ACTIVITY. Return every line below as is, leaving out the pictures.
*** DATA EXTRACT Section Begins ***
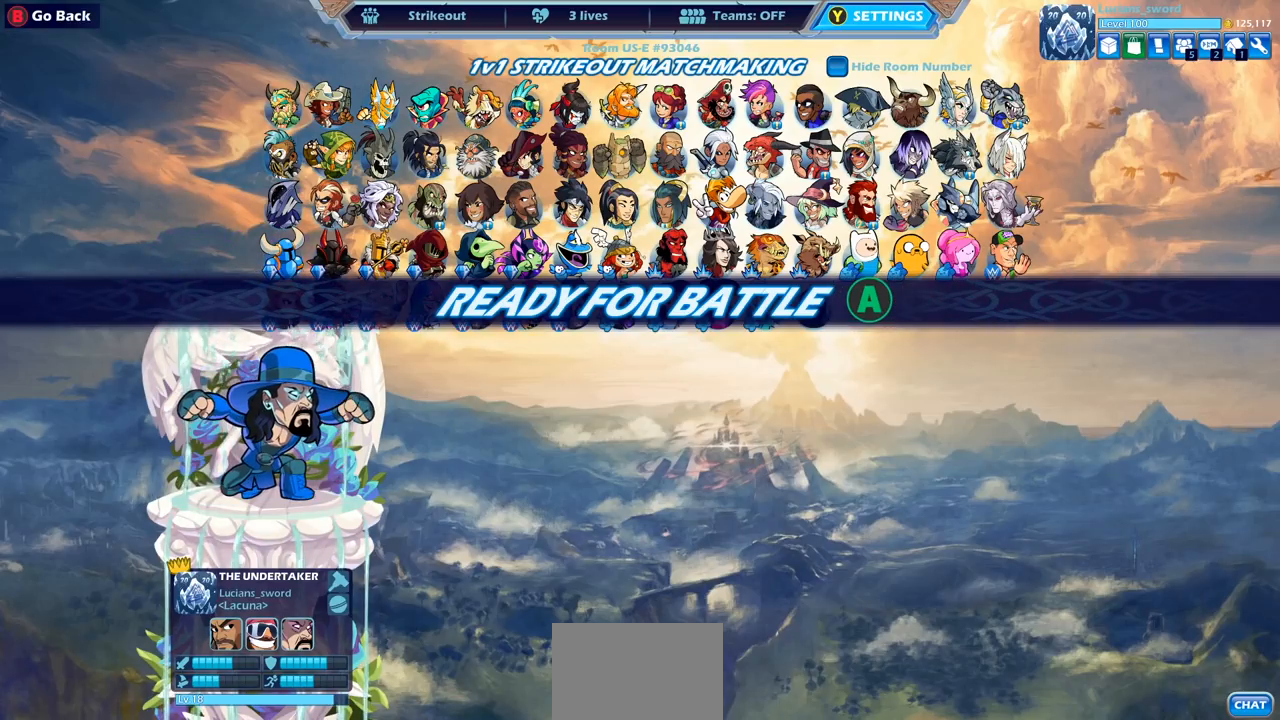
{"buttons": [], "left_stick": "up-right", "right_stick": "center", "events": [[300, "left_stick", "left"], [450, "left_stick", "up-right"]]}
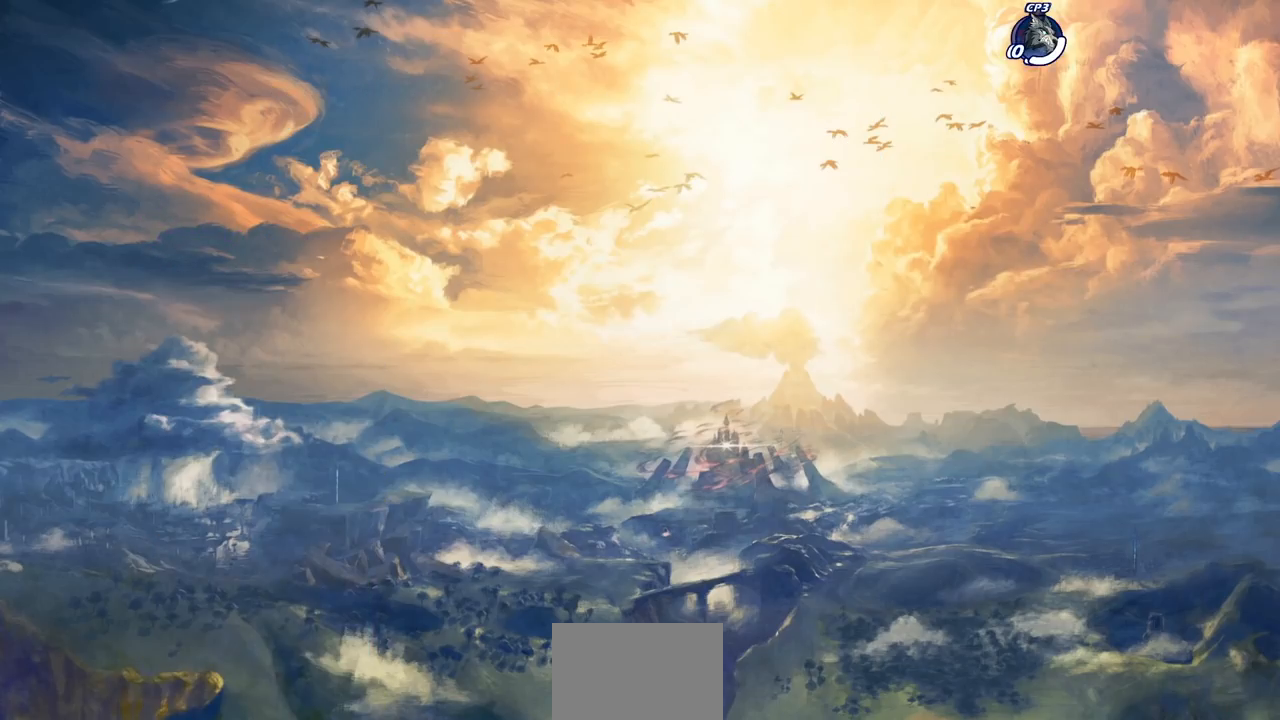
{"buttons": [], "left_stick": "right", "right_stick": "center", "events": [[50, "left_stick", "up-left"], [200, "left_stick", "right"], [317, "left_stick", "left"], [450, "left_stick", "right"]]}
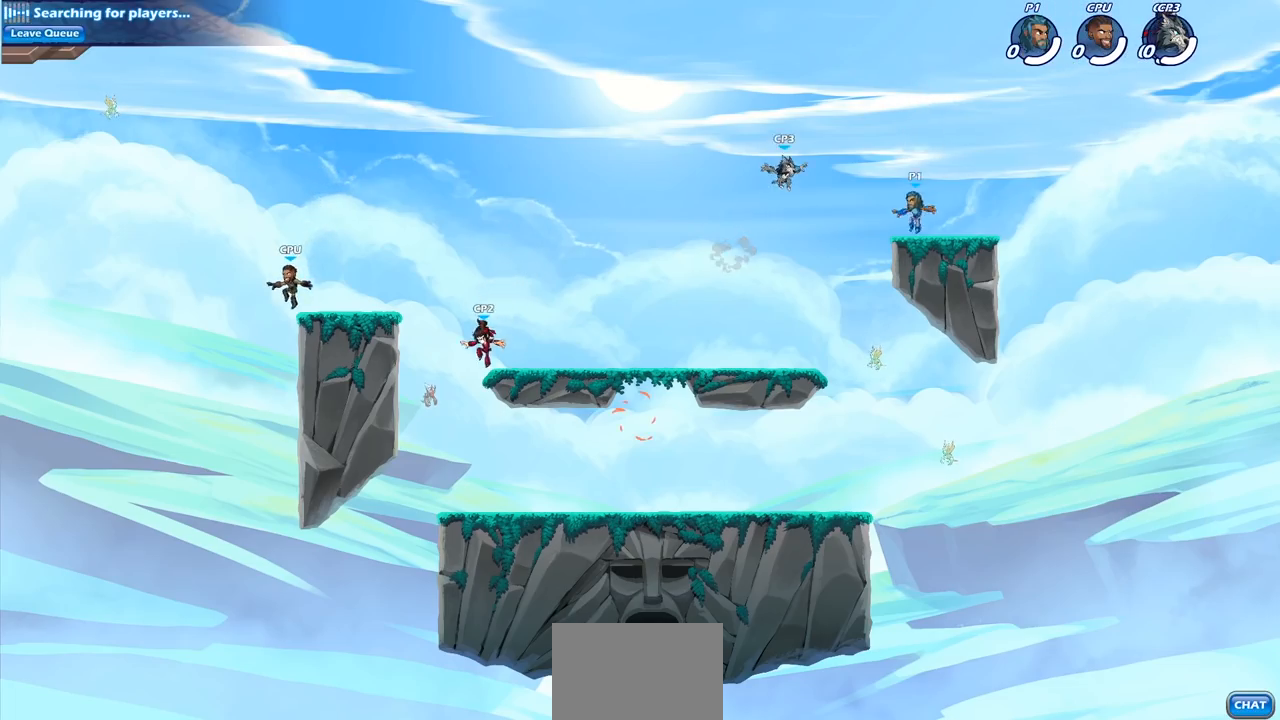
{"buttons": [], "left_stick": "left", "right_stick": "center", "events": [[67, "left_stick", "center"], [133, "left_stick", "up-right"], [383, "left_stick", "left"]]}
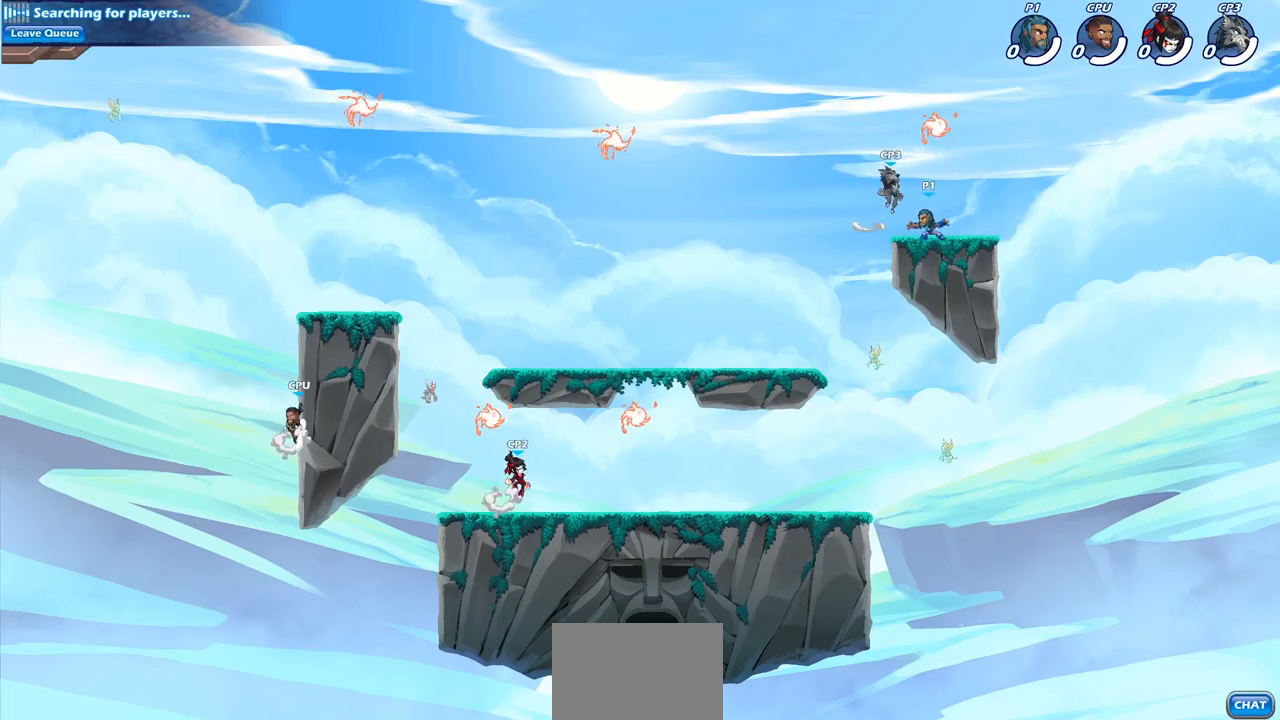
{"buttons": [], "left_stick": "down-left", "right_stick": "center", "events": [[117, "R2", "down"], [333, "R2", "up"], [500, "left_stick", "down-left"]]}
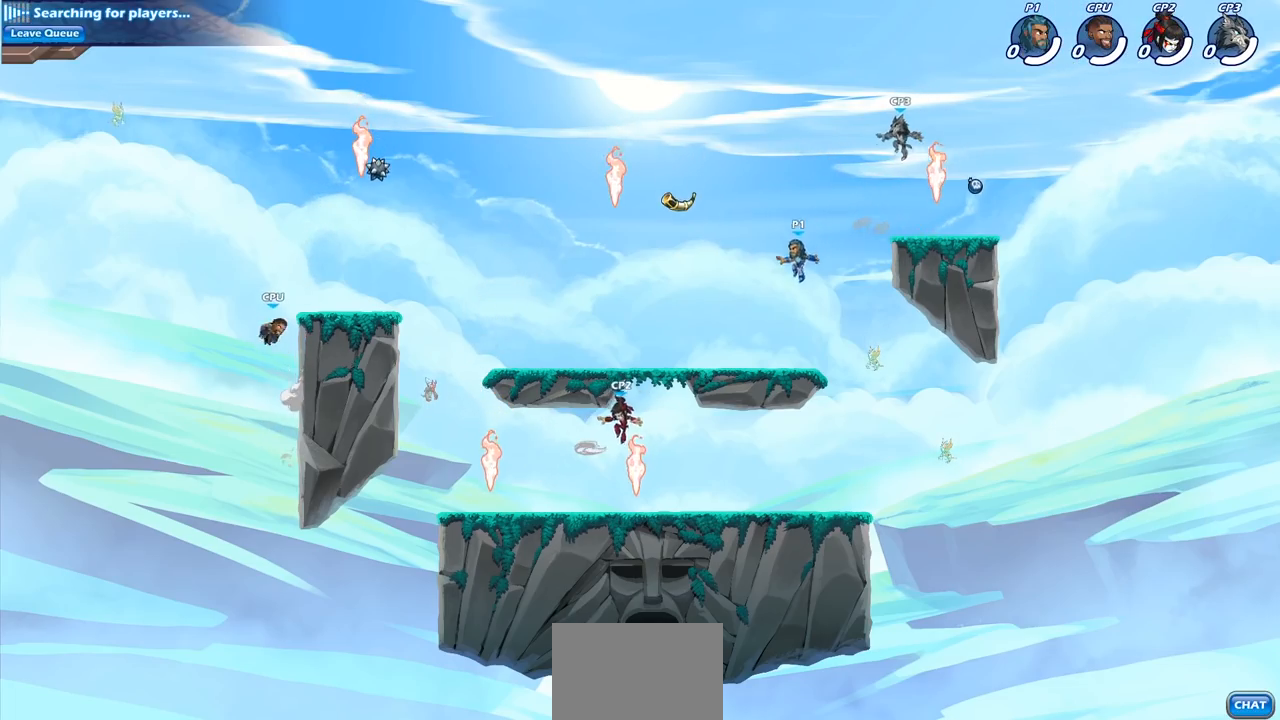
{"buttons": ["CROSS", "R1"], "left_stick": "left", "right_stick": "center", "events": [[200, "left_stick", "left"], [400, "R1", "down"], [433, "CROSS", "down"]]}
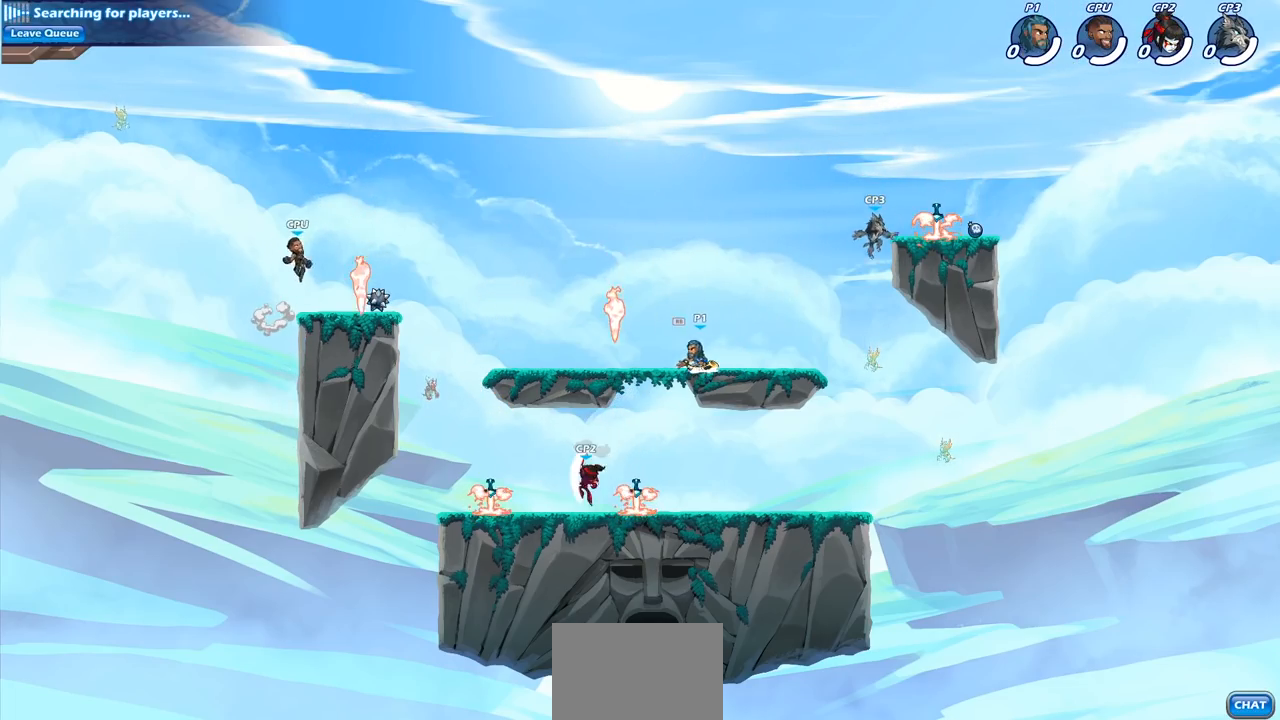
{"buttons": [], "left_stick": "center", "right_stick": "center", "events": [[67, "CROSS", "up"], [67, "R1", "up"], [67, "left_stick", "up"], [150, "CROSS", "down"], [150, "left_stick", "right"], [283, "SQUARE", "down"], [317, "CROSS", "up"], [317, "left_stick", "center"], [350, "right_stick", "left"], [400, "right_stick", "center"], [417, "SQUARE", "up"]]}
*** DATA EXTRACT Section Ends ***
RESULT OF THE TASK.
{"buttons": [], "left_stick": "up-right", "right_stick": "center", "events": [[300, "left_stick", "left"], [450, "left_stick", "up-right"]]}
{"buttons": [], "left_stick": "right", "right_stick": "center", "events": [[50, "left_stick", "up-left"], [200, "left_stick", "right"], [317, "left_stick", "left"], [450, "left_stick", "right"]]}
{"buttons": [], "left_stick": "left", "right_stick": "center", "events": [[67, "left_stick", "center"], [133, "left_stick", "up-right"], [383, "left_stick", "left"]]}
{"buttons": [], "left_stick": "down-left", "right_stick": "center", "events": [[117, "R2", "down"], [333, "R2", "up"], [500, "left_stick", "down-left"]]}
{"buttons": ["CROSS", "R1"], "left_stick": "left", "right_stick": "center", "events": [[200, "left_stick", "left"], [400, "R1", "down"], [433, "CROSS", "down"]]}
{"buttons": [], "left_stick": "center", "right_stick": "center", "events": [[67, "CROSS", "up"], [67, "R1", "up"], [67, "left_stick", "up"], [150, "CROSS", "down"], [150, "left_stick", "right"], [283, "SQUARE", "down"], [317, "CROSS", "up"], [317, "left_stick", "center"], [350, "right_stick", "left"], [400, "right_stick", "center"], [417, "SQUARE", "up"]]}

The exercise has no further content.